◆ **Page excerpt**:
Litcius/Paper detail

FAST Observations of an Extremely Active Episode of FRB 20201124A. IV. Spin Period Search

Jiarui Niu, Weiwei Zhu, Bing Zhang, Mao Yuan, D. J. Zhou, Yongkun Zhang, Jinchen Jiang, J. L. Han, Di Li, Kejia Lee, Pei Wang, Yi Feng, Dongzi Li, Rui Luo, F. Y. Wang, Zi-Gao Dai, Chenchen Miao, Chen-Hui Niu, Heng Xu, Chun-Feng Zhang, Weiyang Wang, Bojun Wang, Jiangwei Xu

2022Research in Astronomy and Astrophysics53 citationsDOIOpen Access PDF

Abstract

Abstract We report the properties of more than 800 bursts detected from the repeating fast radio burst (FRB) source FRB 20201124A with the Five-hundred-meter Aperture Spherical radio Telescope during an extremely active episode on UTC 2021 September 25th-28th in a series of four papers. In this fourth paper of the series, we present a systematic search of the spin period and linear acceleration of the source object from both 996 individual pulse peaks and the dedispersed time series. No credible spin period was found from this data set. We rule out the presence of significant periodicity in the range between 1 ms and 100 s with a pulse duty cycle <0.49 ± 0.08 (when the profile is defined by a von-Mises function, not a boxcar function) and linear acceleration up to 300 m s −2 in each of the four one-hour observing sessions, and up to 0.6 m s −2 in all 4 days. These searches contest theoretical scenarios involving a 1 ms–100 s isolated magnetar/pulsar with surface magnetic field <10 15 G and a small duty cycle (such as in a polar-cap emission mode) or a pulsar with a companion star or black hole up to 100 M ⊙ and P b > 10 hr. We also perform a periodicity search of the fine structures and identify 53 unrelated millisecond-timescale “periods” in multi-components with the highest significance of 3.9 σ . The “periods” recovered from the fine structures are neither consistent nor harmonically related. Thus they are not likely to come from a spin period. We caution against claiming spin periodicity with significance below ∼4 σ with multi-components from one-off FRBs. We discuss the implications of our results and the possible connections between FRB multi-components and pulsar microstructures.

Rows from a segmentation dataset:
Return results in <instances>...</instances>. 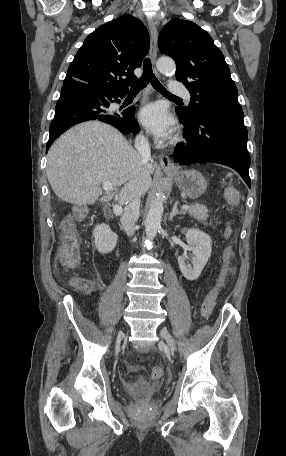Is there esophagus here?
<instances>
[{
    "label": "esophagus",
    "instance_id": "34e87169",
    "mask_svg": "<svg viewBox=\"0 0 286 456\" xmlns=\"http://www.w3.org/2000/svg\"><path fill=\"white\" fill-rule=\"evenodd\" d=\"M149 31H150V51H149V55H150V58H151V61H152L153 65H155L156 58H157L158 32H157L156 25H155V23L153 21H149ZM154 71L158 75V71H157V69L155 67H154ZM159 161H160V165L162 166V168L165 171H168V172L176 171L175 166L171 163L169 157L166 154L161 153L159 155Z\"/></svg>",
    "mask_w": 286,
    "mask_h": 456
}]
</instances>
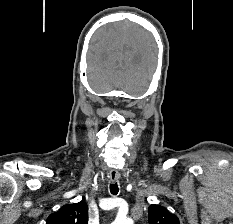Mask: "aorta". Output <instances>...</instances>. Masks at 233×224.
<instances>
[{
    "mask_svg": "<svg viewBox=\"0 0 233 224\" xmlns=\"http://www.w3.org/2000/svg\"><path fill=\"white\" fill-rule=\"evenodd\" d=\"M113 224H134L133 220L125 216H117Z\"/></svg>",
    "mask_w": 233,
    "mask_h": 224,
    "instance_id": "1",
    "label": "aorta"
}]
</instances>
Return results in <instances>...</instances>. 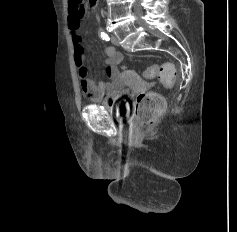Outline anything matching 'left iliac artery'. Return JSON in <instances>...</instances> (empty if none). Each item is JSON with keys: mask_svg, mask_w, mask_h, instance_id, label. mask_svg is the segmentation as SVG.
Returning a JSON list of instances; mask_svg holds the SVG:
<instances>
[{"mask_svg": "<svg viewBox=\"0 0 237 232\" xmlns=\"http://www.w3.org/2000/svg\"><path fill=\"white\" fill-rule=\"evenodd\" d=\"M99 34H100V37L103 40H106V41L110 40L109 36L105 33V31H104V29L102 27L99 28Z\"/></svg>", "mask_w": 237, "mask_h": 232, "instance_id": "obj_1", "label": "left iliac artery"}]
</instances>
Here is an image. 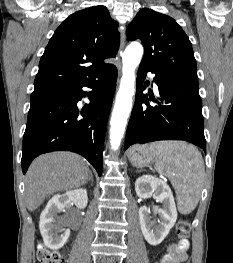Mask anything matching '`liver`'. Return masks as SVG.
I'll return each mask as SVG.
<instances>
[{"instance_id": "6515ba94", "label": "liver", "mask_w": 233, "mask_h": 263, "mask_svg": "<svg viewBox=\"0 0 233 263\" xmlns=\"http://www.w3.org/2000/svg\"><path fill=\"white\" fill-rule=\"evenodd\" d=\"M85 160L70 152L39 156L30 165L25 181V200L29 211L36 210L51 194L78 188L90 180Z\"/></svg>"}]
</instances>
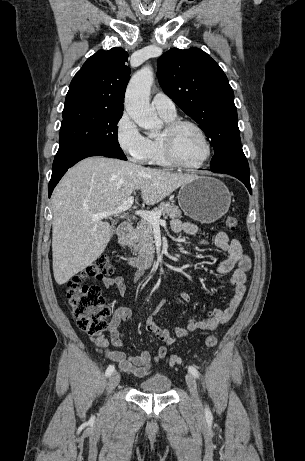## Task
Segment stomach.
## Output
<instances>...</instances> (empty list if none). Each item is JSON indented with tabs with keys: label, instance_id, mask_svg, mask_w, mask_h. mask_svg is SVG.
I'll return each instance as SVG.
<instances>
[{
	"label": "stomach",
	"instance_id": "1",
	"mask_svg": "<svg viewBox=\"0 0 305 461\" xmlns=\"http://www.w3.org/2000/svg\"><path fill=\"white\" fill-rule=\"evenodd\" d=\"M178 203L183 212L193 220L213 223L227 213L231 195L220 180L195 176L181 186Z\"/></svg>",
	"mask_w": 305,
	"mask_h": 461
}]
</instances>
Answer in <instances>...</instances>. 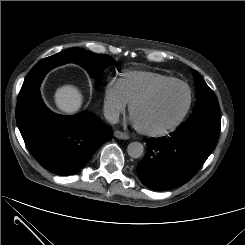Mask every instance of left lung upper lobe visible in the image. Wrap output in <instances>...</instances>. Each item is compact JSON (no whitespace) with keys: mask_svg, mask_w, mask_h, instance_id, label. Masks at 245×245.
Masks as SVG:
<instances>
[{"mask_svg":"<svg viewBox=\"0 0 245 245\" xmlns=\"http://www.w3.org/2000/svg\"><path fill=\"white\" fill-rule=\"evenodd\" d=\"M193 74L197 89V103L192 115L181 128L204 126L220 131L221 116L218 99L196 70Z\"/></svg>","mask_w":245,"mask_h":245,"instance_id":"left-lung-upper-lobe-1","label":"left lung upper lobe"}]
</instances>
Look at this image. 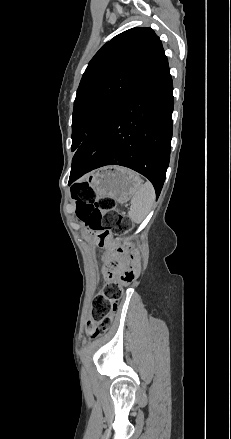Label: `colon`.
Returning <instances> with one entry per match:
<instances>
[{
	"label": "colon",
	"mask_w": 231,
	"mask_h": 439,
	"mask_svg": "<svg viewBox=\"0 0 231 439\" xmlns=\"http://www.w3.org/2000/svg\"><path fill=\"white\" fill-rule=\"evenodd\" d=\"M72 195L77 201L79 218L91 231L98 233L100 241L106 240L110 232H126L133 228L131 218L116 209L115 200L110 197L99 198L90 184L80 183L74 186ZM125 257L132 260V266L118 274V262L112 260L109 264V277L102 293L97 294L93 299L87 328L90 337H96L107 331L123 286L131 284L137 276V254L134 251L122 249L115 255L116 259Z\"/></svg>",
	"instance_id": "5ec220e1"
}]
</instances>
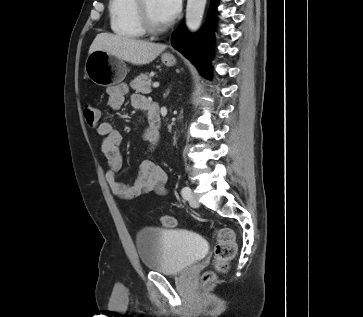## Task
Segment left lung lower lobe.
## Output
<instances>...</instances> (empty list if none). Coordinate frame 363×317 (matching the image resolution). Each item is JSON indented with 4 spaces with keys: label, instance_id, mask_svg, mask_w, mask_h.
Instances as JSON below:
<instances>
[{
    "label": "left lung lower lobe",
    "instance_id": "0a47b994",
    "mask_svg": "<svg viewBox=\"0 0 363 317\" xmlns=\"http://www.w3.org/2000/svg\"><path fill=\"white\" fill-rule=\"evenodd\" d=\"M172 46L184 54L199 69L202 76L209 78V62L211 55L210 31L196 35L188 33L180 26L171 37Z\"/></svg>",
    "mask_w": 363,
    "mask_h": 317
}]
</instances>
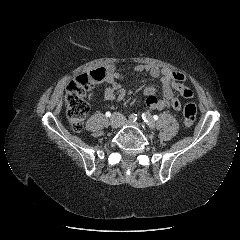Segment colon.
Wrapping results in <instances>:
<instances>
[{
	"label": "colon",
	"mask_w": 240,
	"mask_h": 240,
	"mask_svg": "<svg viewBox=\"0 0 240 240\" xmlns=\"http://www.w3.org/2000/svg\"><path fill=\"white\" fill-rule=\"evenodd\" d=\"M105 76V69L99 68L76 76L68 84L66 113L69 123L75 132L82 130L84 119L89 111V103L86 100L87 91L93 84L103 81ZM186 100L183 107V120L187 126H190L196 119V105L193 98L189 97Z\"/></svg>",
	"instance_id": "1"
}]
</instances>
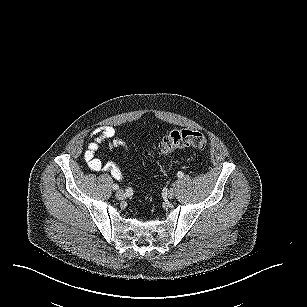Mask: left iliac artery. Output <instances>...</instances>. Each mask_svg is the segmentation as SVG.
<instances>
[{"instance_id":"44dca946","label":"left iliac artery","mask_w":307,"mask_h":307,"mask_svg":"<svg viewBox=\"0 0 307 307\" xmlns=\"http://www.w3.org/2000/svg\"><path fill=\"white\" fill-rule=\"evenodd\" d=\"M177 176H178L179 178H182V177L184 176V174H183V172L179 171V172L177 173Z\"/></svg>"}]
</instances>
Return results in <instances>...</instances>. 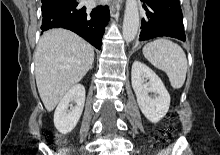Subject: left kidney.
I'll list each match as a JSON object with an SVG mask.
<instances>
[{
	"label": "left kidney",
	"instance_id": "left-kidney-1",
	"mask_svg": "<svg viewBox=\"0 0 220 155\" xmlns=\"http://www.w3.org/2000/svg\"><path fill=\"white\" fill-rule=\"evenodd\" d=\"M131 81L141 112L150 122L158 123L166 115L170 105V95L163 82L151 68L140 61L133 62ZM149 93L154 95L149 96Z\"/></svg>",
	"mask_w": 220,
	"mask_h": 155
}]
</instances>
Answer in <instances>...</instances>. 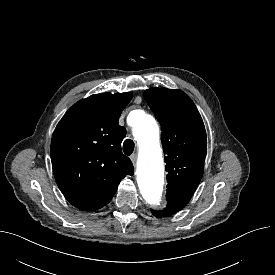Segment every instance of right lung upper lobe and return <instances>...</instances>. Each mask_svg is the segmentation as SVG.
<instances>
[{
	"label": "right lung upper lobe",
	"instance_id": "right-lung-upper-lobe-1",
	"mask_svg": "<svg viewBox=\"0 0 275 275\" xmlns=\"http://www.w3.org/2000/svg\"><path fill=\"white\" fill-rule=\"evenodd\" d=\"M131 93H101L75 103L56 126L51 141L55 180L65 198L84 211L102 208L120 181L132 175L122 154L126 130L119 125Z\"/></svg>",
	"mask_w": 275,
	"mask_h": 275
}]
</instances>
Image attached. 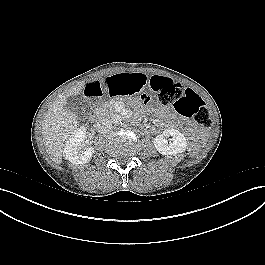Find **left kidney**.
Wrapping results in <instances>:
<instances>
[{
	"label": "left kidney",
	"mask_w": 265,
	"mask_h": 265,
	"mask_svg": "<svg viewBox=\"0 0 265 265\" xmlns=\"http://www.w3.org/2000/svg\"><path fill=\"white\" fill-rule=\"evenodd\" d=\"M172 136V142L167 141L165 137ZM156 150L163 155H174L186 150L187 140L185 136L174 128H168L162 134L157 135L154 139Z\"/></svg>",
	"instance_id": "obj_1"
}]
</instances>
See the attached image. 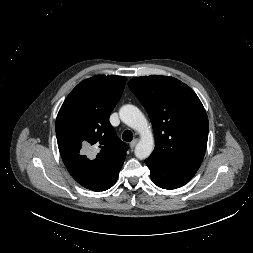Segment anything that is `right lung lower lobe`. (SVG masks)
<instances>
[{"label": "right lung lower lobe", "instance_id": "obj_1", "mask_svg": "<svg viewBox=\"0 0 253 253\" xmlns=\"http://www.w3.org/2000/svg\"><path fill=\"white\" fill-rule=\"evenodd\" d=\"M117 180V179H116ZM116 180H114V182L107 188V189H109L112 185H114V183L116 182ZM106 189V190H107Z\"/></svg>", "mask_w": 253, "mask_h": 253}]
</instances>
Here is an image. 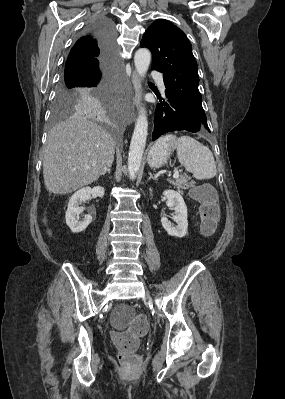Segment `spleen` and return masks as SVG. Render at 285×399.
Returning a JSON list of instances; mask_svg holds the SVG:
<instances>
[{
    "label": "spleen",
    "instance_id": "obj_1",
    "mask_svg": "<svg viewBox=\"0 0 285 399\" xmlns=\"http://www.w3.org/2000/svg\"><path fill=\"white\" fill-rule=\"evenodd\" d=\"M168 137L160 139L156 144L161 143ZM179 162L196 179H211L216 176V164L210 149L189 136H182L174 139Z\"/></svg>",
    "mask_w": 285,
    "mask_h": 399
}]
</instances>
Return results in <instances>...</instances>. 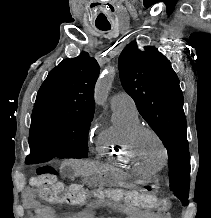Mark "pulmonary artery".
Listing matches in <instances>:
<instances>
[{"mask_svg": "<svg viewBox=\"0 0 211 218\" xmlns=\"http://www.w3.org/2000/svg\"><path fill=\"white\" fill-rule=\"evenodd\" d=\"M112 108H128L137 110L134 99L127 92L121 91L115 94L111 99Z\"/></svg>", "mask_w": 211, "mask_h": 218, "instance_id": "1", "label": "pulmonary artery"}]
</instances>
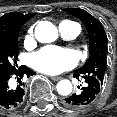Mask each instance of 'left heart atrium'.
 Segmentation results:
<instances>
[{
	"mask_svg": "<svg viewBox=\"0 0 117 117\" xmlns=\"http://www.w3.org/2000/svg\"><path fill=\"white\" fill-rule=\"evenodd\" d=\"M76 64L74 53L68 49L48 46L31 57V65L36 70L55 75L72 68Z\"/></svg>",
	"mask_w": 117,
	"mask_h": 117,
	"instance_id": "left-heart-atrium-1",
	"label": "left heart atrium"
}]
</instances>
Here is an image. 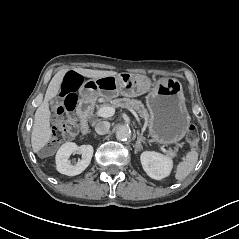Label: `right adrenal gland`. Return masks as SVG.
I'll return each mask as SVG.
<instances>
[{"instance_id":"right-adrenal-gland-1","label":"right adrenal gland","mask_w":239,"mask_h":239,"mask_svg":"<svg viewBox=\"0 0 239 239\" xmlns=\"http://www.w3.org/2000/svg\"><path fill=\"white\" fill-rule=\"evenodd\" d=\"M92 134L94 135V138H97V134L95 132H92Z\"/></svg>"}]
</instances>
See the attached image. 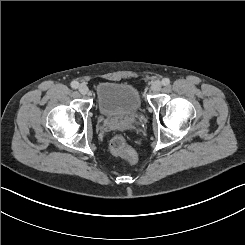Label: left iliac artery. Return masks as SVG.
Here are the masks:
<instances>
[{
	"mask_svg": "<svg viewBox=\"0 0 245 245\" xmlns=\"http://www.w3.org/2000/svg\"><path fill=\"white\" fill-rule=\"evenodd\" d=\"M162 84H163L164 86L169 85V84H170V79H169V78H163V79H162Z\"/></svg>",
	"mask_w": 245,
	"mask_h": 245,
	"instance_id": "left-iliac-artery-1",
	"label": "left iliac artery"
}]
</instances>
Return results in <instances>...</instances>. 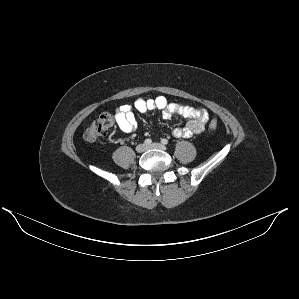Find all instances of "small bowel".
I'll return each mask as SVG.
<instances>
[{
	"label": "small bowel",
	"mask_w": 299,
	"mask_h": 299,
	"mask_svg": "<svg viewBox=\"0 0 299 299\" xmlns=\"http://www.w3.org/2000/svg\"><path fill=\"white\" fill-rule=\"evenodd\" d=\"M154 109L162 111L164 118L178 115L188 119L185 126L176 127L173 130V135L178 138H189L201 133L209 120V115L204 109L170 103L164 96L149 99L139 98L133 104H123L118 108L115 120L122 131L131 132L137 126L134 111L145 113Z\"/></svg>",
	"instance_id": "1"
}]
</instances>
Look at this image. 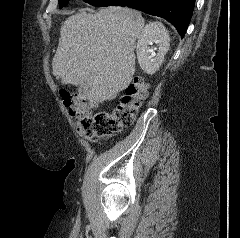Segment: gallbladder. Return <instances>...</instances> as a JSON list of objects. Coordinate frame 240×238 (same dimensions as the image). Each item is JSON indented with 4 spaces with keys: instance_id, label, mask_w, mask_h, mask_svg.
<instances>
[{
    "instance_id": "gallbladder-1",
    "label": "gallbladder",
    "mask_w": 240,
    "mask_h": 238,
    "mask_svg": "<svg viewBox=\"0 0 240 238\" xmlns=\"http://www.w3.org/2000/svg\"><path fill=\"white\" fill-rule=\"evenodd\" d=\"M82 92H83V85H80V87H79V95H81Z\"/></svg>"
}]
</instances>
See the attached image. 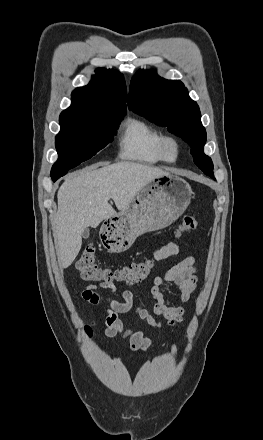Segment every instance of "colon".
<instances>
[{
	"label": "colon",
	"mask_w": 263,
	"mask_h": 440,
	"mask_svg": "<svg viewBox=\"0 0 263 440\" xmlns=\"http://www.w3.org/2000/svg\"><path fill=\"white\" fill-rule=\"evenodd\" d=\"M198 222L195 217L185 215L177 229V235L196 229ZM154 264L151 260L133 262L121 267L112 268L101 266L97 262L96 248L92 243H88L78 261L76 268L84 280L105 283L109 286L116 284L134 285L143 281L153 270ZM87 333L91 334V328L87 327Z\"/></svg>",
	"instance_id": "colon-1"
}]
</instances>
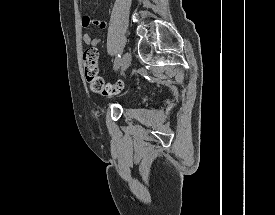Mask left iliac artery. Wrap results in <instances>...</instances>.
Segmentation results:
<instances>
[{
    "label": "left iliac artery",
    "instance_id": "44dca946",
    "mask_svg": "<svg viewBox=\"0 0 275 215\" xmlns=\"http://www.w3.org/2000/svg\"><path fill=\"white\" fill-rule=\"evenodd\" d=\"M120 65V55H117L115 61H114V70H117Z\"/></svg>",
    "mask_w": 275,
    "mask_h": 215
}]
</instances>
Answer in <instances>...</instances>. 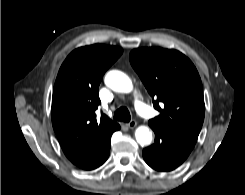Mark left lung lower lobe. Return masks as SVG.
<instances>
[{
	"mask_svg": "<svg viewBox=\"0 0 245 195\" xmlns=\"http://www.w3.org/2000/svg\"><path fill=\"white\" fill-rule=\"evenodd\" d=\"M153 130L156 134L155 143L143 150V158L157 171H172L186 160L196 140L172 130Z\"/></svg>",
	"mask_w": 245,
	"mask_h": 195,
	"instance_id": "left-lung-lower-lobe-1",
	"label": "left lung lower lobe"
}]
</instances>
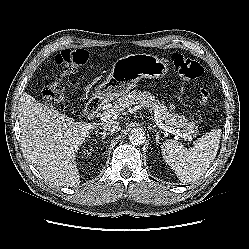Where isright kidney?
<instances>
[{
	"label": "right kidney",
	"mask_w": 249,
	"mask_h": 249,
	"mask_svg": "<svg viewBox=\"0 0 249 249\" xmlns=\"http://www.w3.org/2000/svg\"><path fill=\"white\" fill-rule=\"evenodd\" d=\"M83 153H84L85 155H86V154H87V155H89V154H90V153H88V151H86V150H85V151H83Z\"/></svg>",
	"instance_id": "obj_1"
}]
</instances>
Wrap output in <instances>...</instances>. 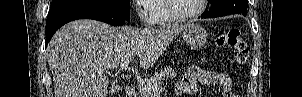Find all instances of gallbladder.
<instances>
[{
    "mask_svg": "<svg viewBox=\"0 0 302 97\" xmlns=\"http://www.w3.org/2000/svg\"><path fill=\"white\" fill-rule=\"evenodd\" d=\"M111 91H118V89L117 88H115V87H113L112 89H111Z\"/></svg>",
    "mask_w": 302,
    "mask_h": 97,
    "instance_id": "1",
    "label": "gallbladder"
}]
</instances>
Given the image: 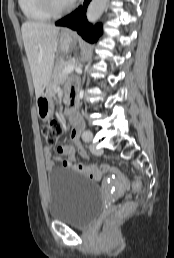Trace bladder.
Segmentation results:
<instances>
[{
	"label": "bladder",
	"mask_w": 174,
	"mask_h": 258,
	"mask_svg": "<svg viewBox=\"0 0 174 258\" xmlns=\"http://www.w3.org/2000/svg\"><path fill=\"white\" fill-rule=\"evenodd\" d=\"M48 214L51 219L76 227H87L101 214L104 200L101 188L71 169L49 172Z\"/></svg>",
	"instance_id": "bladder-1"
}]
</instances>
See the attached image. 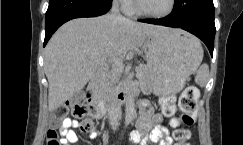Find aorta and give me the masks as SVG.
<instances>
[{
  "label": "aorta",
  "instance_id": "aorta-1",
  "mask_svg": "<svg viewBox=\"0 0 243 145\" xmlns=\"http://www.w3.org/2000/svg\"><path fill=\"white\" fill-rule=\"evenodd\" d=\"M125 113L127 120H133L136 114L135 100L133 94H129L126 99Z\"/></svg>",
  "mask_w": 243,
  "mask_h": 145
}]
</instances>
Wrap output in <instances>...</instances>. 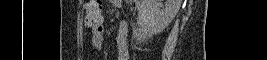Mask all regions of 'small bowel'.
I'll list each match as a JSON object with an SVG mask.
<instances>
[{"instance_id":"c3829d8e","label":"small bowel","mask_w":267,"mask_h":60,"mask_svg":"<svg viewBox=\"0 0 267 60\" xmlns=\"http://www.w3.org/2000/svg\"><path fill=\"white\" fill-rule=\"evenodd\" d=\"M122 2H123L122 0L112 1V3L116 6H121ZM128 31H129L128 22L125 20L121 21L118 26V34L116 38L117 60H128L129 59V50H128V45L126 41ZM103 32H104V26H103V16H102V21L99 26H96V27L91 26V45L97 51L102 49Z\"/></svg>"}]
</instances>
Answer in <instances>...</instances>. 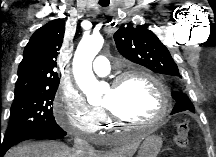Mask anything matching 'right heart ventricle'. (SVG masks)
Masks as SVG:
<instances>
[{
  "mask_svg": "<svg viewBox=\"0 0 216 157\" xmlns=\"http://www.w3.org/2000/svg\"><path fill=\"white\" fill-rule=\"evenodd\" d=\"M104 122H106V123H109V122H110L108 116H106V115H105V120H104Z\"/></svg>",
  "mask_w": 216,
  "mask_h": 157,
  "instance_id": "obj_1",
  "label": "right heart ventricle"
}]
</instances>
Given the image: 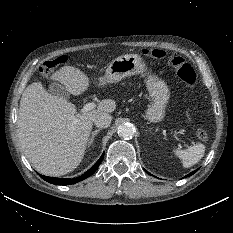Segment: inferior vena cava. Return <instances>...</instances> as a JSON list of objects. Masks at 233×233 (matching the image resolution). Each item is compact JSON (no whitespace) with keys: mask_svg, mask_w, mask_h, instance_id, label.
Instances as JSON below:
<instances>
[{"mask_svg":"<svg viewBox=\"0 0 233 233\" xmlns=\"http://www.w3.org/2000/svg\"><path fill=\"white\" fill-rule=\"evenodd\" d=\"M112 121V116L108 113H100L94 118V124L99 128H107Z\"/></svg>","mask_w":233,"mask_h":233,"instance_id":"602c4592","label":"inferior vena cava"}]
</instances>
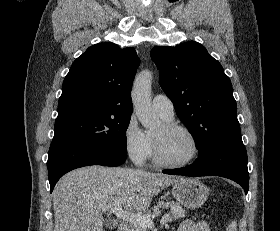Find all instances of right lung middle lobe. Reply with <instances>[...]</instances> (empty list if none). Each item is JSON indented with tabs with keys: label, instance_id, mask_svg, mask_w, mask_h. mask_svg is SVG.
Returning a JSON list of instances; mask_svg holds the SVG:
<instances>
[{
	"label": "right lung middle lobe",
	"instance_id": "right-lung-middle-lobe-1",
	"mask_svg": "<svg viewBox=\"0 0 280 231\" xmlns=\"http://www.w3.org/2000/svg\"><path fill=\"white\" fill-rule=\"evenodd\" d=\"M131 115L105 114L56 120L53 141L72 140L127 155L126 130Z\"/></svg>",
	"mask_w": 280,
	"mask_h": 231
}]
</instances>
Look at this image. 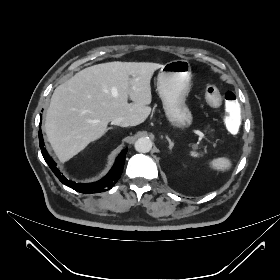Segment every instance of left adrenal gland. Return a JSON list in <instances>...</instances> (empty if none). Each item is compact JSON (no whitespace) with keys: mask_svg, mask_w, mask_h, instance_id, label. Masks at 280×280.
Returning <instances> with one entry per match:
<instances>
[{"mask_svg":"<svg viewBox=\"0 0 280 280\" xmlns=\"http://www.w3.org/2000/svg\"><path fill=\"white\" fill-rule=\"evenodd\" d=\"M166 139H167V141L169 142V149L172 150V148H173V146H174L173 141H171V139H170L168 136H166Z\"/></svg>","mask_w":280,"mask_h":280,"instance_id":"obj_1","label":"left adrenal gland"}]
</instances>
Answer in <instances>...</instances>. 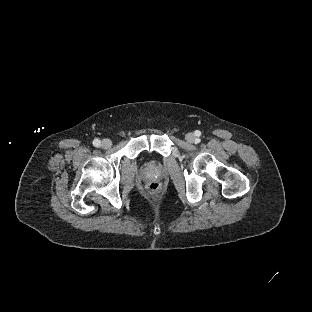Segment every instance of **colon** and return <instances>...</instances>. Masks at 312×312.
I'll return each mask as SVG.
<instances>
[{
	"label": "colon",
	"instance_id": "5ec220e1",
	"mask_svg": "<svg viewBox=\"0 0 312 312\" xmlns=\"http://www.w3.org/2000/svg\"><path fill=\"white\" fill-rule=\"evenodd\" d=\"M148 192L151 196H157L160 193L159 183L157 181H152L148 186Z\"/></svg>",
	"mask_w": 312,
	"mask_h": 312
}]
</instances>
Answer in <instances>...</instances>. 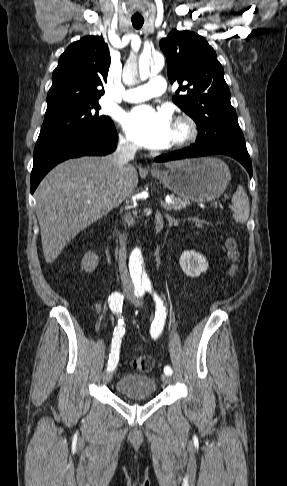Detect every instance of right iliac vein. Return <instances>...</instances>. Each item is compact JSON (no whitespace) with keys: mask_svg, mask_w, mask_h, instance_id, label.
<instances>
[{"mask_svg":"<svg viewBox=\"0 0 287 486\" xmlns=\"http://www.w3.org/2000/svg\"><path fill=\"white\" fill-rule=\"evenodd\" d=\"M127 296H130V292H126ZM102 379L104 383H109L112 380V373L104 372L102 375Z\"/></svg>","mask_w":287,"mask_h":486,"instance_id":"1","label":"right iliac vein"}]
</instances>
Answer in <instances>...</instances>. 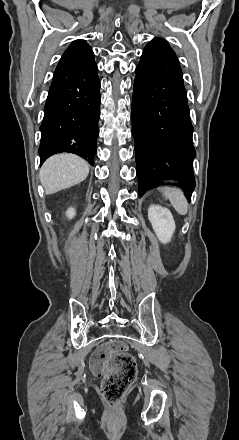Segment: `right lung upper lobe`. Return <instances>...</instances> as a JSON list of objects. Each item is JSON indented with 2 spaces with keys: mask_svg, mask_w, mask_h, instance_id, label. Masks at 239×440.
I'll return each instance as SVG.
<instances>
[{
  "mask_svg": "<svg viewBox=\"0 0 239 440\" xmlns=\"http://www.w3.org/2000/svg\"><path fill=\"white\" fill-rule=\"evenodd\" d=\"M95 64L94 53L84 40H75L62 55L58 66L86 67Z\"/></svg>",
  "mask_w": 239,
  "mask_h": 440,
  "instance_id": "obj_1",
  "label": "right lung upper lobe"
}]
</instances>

◆ **Required work**:
- a) Answer these questions using the abstract on FRB 20201124A:
(i) How many bursts from the source are reported across the series of papers?
(ii) From how many individual pulse peaks was the spin period search conducted?
(iii) What was the highest significance among the millisecond-timescale "periods" identified in the fine structures?
- b) Decide whether each statement agrees with the abstract on FRB 20201124A, and support each answer with the deciding words of the text:
(i) The bursts were detected during an active episode in September 2021.
(ii) The search found a credible spin period in the data set.
(iii) The "periods" recovered from the fine structures are harmonically related.
The data are separate material and are unrelated to the text.

◆ **Answers for the exercise**:
- a)
(i) More than 800 bursts.
(ii) 996 individual pulse peaks.
(iii) 3.9 σ.

- b)
(i) Yes: "during an extremely active episode on UTC 2021 September 25th-28th"
(ii) No: "No credible spin period was found from this data set."
(iii) No: "The “periods” recovered from the fine structures are neither consistent nor harmonically related."